## SUPPLIED DATA
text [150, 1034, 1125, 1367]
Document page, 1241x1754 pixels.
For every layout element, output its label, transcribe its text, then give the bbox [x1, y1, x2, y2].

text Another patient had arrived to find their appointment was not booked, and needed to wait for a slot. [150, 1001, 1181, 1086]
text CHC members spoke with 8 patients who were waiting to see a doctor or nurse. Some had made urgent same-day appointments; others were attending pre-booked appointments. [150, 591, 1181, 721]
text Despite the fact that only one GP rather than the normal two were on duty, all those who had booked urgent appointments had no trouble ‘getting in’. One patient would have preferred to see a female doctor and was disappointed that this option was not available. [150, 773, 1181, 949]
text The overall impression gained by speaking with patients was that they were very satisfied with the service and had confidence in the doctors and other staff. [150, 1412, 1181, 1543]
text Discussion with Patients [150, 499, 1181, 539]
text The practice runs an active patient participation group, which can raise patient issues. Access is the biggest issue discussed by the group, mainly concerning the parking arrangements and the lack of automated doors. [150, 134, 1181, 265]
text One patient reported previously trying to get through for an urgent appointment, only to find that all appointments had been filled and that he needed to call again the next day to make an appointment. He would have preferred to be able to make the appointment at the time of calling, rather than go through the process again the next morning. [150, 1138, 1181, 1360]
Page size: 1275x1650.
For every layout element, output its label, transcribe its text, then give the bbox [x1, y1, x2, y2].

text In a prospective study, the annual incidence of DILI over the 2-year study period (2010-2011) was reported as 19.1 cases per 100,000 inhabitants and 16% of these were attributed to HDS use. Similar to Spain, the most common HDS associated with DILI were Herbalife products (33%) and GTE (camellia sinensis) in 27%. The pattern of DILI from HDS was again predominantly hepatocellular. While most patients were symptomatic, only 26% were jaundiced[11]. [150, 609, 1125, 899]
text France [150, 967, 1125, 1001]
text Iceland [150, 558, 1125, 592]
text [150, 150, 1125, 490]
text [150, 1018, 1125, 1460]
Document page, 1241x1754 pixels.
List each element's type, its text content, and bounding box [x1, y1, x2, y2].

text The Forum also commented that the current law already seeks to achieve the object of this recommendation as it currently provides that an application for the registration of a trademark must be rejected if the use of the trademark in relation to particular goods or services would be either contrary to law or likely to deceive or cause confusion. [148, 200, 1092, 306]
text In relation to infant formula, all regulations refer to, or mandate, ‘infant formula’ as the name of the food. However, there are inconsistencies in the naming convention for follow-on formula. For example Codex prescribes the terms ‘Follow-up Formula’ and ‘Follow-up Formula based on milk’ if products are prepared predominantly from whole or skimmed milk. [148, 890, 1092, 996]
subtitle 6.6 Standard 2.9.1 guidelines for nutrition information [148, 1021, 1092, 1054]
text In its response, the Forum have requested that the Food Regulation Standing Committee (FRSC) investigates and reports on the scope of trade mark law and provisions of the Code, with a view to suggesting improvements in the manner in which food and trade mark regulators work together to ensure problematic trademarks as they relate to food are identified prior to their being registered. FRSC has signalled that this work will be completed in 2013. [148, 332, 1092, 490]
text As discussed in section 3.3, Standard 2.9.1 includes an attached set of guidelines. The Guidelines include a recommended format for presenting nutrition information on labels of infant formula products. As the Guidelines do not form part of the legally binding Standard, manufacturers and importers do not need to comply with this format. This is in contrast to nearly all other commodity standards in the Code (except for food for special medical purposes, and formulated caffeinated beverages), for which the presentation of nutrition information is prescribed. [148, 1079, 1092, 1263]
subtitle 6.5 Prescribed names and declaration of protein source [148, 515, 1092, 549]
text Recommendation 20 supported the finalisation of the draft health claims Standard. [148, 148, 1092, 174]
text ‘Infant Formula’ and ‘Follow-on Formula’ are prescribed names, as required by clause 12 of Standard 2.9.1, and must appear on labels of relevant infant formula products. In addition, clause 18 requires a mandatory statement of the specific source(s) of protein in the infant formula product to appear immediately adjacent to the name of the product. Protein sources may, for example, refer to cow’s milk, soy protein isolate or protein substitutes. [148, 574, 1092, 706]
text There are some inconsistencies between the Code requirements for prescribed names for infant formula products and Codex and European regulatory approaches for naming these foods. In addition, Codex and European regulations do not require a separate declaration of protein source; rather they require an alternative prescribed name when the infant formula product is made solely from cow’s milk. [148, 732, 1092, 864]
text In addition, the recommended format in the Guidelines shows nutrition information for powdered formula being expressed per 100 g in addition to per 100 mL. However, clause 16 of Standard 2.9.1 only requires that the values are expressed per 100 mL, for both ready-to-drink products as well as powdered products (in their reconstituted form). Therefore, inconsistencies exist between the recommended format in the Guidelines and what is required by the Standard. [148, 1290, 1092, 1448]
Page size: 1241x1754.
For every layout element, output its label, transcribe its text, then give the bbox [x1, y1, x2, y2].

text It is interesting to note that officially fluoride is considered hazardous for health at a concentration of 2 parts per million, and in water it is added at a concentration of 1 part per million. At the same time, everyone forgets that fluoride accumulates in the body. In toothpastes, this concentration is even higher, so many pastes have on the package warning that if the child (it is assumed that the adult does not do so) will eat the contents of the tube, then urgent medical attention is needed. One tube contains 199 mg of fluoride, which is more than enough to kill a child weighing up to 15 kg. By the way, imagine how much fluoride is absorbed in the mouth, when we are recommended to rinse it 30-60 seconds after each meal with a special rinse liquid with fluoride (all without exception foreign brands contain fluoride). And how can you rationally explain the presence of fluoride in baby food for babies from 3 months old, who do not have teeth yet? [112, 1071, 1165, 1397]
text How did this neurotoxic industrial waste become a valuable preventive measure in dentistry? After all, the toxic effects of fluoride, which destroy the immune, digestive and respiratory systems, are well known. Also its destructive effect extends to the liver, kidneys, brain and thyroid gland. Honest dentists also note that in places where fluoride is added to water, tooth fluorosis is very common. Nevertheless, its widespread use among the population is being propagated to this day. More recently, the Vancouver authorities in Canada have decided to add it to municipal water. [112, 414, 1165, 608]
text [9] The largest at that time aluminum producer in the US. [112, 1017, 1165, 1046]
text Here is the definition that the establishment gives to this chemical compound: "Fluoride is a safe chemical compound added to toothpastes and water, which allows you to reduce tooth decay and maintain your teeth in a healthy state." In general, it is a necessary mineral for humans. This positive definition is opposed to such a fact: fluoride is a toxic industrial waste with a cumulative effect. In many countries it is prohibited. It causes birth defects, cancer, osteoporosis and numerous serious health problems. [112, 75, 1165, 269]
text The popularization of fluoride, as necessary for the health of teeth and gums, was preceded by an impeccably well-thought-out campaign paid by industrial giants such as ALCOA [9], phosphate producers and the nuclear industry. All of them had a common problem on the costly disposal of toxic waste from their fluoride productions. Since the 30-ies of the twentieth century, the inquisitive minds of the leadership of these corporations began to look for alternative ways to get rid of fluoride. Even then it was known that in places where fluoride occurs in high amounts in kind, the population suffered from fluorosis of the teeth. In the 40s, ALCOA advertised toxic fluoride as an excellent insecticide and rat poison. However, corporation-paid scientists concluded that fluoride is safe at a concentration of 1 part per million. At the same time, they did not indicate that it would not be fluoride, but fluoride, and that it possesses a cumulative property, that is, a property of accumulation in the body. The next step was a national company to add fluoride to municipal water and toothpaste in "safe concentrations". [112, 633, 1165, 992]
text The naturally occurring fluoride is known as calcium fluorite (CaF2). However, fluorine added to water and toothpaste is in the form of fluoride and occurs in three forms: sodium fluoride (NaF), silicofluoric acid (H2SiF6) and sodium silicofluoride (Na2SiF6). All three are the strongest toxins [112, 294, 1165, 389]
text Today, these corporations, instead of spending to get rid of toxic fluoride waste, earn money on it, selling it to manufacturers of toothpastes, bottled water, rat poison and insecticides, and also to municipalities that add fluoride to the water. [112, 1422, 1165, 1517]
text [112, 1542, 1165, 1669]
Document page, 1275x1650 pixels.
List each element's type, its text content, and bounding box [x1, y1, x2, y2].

## WHAT THE EXERCISE ASKS
Transcribe the full listing, matching it exactly.

## OUTPUT
text [150, 1034, 1125, 1367]
Document page, 1241x1754 pixels.
For every layout element, output its label, transcribe its text, then give the bbox [x1, y1, x2, y2].

text Another patient had arrived to find their appointment was not booked, and needed to wait for a slot. [150, 1001, 1181, 1086]
text CHC members spoke with 8 patients who were waiting to see a doctor or nurse. Some had made urgent same-day appointments; others were attending pre-booked appointments. [150, 591, 1181, 721]
text Despite the fact that only one GP rather than the normal two were on duty, all those who had booked urgent appointments had no trouble ‘getting in’. One patient would have preferred to see a female doctor and was disappointed that this option was not available. [150, 773, 1181, 949]
text The overall impression gained by speaking with patients was that they were very satisfied with the service and had confidence in the doctors and other staff. [150, 1412, 1181, 1543]
text Discussion with Patients [150, 499, 1181, 539]
text The practice runs an active patient participation group, which can raise patient issues. Access is the biggest issue discussed by the group, mainly concerning the parking arrangements and the lack of automated doors. [150, 134, 1181, 265]
text One patient reported previously trying to get through for an urgent appointment, only to find that all appointments had been filled and that he needed to call again the next day to make an appointment. He would have preferred to be able to make the appointment at the time of calling, rather than go through the process again the next morning. [150, 1138, 1181, 1360]
Page size: 1275x1650.
For every layout element, output its label, transcribe its text, then give the bbox [x1, y1, x2, y2].

text In a prospective study, the annual incidence of DILI over the 2-year study period (2010-2011) was reported as 19.1 cases per 100,000 inhabitants and 16% of these were attributed to HDS use. Similar to Spain, the most common HDS associated with DILI were Herbalife products (33%) and GTE (camellia sinensis) in 27%. The pattern of DILI from HDS was again predominantly hepatocellular. While most patients were symptomatic, only 26% were jaundiced[11]. [150, 609, 1125, 899]
text France [150, 967, 1125, 1001]
text Iceland [150, 558, 1125, 592]
text [150, 150, 1125, 490]
text [150, 1018, 1125, 1460]
Document page, 1241x1754 pixels.
List each element's type, its text content, and bounding box [x1, y1, x2, y2].

text The Forum also commented that the current law already seeks to achieve the object of this recommendation as it currently provides that an application for the registration of a trademark must be rejected if the use of the trademark in relation to particular goods or services would be either contrary to law or likely to deceive or cause confusion. [148, 200, 1092, 306]
text In relation to infant formula, all regulations refer to, or mandate, ‘infant formula’ as the name of the food. However, there are inconsistencies in the naming convention for follow-on formula. For example Codex prescribes the terms ‘Follow-up Formula’ and ‘Follow-up Formula based on milk’ if products are prepared predominantly from whole or skimmed milk. [148, 890, 1092, 996]
subtitle 6.6 Standard 2.9.1 guidelines for nutrition information [148, 1021, 1092, 1054]
text In its response, the Forum have requested that the Food Regulation Standing Committee (FRSC) investigates and reports on the scope of trade mark law and provisions of the Code, with a view to suggesting improvements in the manner in which food and trade mark regulators work together to ensure problematic trademarks as they relate to food are identified prior to their being registered. FRSC has signalled that this work will be completed in 2013. [148, 332, 1092, 490]
text As discussed in section 3.3, Standard 2.9.1 includes an attached set of guidelines. The Guidelines include a recommended format for presenting nutrition information on labels of infant formula products. As the Guidelines do not form part of the legally binding Standard, manufacturers and importers do not need to comply with this format. This is in contrast to nearly all other commodity standards in the Code (except for food for special medical purposes, and formulated caffeinated beverages), for which the presentation of nutrition information is prescribed. [148, 1079, 1092, 1263]
subtitle 6.5 Prescribed names and declaration of protein source [148, 515, 1092, 549]
text Recommendation 20 supported the finalisation of the draft health claims Standard. [148, 148, 1092, 174]
text ‘Infant Formula’ and ‘Follow-on Formula’ are prescribed names, as required by clause 12 of Standard 2.9.1, and must appear on labels of relevant infant formula products. In addition, clause 18 requires a mandatory statement of the specific source(s) of protein in the infant formula product to appear immediately adjacent to the name of the product. Protein sources may, for example, refer to cow’s milk, soy protein isolate or protein substitutes. [148, 574, 1092, 706]
text There are some inconsistencies between the Code requirements for prescribed names for infant formula products and Codex and European regulatory approaches for naming these foods. In addition, Codex and European regulations do not require a separate declaration of protein source; rather they require an alternative prescribed name when the infant formula product is made solely from cow’s milk. [148, 732, 1092, 864]
text In addition, the recommended format in the Guidelines shows nutrition information for powdered formula being expressed per 100 g in addition to per 100 mL. However, clause 16 of Standard 2.9.1 only requires that the values are expressed per 100 mL, for both ready-to-drink products as well as powdered products (in their reconstituted form). Therefore, inconsistencies exist between the recommended format in the Guidelines and what is required by the Standard. [148, 1290, 1092, 1448]
Page size: 1241x1754.
For every layout element, output its label, transcribe its text, then give the bbox [x1, y1, x2, y2].

text It is interesting to note that officially fluoride is considered hazardous for health at a concentration of 2 parts per million, and in water it is added at a concentration of 1 part per million. At the same time, everyone forgets that fluoride accumulates in the body. In toothpastes, this concentration is even higher, so many pastes have on the package warning that if the child (it is assumed that the adult does not do so) will eat the contents of the tube, then urgent medical attention is needed. One tube contains 199 mg of fluoride, which is more than enough to kill a child weighing up to 15 kg. By the way, imagine how much fluoride is absorbed in the mouth, when we are recommended to rinse it 30-60 seconds after each meal with a special rinse liquid with fluoride (all without exception foreign brands contain fluoride). And how can you rationally explain the presence of fluoride in baby food for babies from 3 months old, who do not have teeth yet? [112, 1071, 1165, 1397]
text How did this neurotoxic industrial waste become a valuable preventive measure in dentistry? After all, the toxic effects of fluoride, which destroy the immune, digestive and respiratory systems, are well known. Also its destructive effect extends to the liver, kidneys, brain and thyroid gland. Honest dentists also note that in places where fluoride is added to water, tooth fluorosis is very common. Nevertheless, its widespread use among the population is being propagated to this day. More recently, the Vancouver authorities in Canada have decided to add it to municipal water. [112, 414, 1165, 608]
text [9] The largest at that time aluminum producer in the US. [112, 1017, 1165, 1046]
text Here is the definition that the establishment gives to this chemical compound: "Fluoride is a safe chemical compound added to toothpastes and water, which allows you to reduce tooth decay and maintain your teeth in a healthy state." In general, it is a necessary mineral for humans. This positive definition is opposed to such a fact: fluoride is a toxic industrial waste with a cumulative effect. In many countries it is prohibited. It causes birth defects, cancer, osteoporosis and numerous serious health problems. [112, 75, 1165, 269]
text The popularization of fluoride, as necessary for the health of teeth and gums, was preceded by an impeccably well-thought-out campaign paid by industrial giants such as ALCOA [9], phosphate producers and the nuclear industry. All of them had a common problem on the costly disposal of toxic waste from their fluoride productions. Since the 30-ies of the twentieth century, the inquisitive minds of the leadership of these corporations began to look for alternative ways to get rid of fluoride. Even then it was known that in places where fluoride occurs in high amounts in kind, the population suffered from fluorosis of the teeth. In the 40s, ALCOA advertised toxic fluoride as an excellent insecticide and rat poison. However, corporation-paid scientists concluded that fluoride is safe at a concentration of 1 part per million. At the same time, they did not indicate that it would not be fluoride, but fluoride, and that it possesses a cumulative property, that is, a property of accumulation in the body. The next step was a national company to add fluoride to municipal water and toothpaste in "safe concentrations". [112, 633, 1165, 992]
text The naturally occurring fluoride is known as calcium fluorite (CaF2). However, fluorine added to water and toothpaste is in the form of fluoride and occurs in three forms: sodium fluoride (NaF), silicofluoric acid (H2SiF6) and sodium silicofluoride (Na2SiF6). All three are the strongest toxins [112, 294, 1165, 389]
text Today, these corporations, instead of spending to get rid of toxic fluoride waste, earn money on it, selling it to manufacturers of toothpastes, bottled water, rat poison and insecticides, and also to municipalities that add fluoride to the water. [112, 1422, 1165, 1517]
text [112, 1542, 1165, 1669]
Document page, 1275x1650 pixels.
List each element's type, its text content, and bounding box [x1, y1, x2, y2].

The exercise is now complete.